I'm a Human Inbox

Sunday, May 15, 2005

Tune into TV Piracy



MindJack has an awesome article speaking about the issue of pirating TV shows:

From its premiere, Battlestar Galactica has been the most popular program ever to air on the SciFi Channel, and its audiences have only grown throughout the first series. Piracy made it possible for "word-of-mouth" to spread about Battlestar Galactica.

Audiences are technically savvy these days; they can and will find a way to get any television programming they desire. They don't want to pay for it, they don't want it artificially crippled with any digital rights management technologies - they just want to watch it. Now. This is the way that half a century of television and a decade of the Web has conditioned them to behave. We can't really complain that audiences are simply doing as they've been told. It is pointless to try to get them to change their behavior, because, in essence, you're fighting against the nature of television programming itself, the behavioral narrative which grew out of our relationship to the technology. We all understand that this piracy is technically illegal, technically a violation of copyright; but we're in a hell of a bind if we're telling the audience to "sit down, shut up and do as you're told" when it comes to television viewing. The audience won't do as they're told: they'll do as they've been taught, and that is another story entirely.


My sentiments exactly.
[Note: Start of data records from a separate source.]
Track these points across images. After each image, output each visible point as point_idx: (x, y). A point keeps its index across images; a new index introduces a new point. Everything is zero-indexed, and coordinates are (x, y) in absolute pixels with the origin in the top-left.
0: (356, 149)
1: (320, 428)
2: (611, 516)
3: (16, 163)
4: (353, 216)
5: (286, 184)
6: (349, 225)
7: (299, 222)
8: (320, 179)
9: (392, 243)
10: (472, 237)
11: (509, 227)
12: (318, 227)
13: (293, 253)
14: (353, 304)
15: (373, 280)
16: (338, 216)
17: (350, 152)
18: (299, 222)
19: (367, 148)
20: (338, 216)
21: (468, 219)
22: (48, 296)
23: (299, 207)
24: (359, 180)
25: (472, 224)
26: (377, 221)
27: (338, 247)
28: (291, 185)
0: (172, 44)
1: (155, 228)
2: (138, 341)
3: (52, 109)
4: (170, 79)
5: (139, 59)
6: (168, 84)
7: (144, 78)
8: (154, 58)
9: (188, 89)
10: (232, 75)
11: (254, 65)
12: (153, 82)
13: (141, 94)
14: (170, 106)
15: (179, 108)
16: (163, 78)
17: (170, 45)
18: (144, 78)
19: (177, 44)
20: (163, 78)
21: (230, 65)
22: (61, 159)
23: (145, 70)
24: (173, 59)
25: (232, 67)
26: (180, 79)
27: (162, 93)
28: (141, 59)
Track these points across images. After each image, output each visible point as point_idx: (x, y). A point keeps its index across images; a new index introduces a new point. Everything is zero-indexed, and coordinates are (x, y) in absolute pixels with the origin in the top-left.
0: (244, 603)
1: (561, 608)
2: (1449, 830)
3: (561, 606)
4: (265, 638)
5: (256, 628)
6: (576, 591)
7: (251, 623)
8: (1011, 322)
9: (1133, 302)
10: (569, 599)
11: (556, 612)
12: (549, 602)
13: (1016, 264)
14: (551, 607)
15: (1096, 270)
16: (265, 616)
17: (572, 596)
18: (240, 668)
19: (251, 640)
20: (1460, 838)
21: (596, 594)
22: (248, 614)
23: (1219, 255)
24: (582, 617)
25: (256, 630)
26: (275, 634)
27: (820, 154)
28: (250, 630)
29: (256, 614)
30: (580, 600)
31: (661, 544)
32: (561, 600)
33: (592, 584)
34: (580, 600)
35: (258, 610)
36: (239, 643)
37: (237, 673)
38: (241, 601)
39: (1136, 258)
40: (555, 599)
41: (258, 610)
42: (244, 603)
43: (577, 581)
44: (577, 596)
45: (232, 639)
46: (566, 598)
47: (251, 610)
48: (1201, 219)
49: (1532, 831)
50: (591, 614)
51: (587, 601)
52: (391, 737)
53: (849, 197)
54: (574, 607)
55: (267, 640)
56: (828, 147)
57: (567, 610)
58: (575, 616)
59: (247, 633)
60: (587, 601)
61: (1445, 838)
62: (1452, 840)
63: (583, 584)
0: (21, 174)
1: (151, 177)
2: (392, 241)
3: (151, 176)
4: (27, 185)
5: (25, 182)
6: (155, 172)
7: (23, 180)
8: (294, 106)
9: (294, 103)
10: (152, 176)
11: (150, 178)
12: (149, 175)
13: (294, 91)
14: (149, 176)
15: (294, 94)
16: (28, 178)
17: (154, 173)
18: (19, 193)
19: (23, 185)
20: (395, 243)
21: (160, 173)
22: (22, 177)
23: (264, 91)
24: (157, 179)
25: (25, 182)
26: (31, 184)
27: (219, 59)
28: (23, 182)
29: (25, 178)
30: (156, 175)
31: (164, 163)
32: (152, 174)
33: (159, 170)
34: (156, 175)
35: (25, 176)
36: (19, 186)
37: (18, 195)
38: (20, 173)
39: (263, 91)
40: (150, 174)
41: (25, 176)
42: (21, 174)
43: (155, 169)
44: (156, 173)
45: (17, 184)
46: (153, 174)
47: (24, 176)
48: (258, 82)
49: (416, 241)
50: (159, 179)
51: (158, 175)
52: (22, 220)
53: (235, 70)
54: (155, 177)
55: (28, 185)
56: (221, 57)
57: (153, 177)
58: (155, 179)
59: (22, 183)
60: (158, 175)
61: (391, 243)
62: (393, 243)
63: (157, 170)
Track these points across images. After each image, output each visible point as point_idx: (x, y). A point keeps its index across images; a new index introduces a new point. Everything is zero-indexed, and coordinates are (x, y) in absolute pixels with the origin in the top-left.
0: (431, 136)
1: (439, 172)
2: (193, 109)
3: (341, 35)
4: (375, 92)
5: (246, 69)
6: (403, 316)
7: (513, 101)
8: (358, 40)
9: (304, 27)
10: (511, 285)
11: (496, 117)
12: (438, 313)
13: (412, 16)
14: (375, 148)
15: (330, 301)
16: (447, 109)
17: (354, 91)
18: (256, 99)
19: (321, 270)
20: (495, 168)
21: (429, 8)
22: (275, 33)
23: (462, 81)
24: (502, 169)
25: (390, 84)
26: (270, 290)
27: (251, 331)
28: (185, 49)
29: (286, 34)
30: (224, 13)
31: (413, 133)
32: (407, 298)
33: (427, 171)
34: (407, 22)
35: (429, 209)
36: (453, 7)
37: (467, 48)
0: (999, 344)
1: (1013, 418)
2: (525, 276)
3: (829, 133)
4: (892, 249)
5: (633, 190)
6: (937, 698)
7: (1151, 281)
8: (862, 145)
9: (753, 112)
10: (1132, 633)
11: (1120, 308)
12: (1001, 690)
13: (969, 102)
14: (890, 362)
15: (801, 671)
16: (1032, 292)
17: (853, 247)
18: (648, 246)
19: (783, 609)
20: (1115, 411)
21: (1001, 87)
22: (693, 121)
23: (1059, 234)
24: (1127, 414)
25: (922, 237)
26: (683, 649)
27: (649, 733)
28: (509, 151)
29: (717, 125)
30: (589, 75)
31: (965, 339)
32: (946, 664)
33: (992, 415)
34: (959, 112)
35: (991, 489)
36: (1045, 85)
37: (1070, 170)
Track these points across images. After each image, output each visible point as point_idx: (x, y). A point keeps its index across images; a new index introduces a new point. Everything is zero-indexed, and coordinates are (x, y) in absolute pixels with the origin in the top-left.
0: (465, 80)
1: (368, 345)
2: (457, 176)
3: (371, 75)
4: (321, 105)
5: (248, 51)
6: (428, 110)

What surprises me is that when media companies are shown this sort of argument they usually claim that piracy has only hurt their sales even more than it would have despite its success. TV is a different category than movies, music and games. Consumers are used to paying for music and movies, but consumers have never paid for television (ignoring cable), and the Internet isn't going to change that attitude. Mindjack goes on to list some advertising strategies which are all very reasonable.

I actually believe that advertisers are smarter than media producers. I think that the money from advertisers will bring the media onto the Internet far sooner than consumers.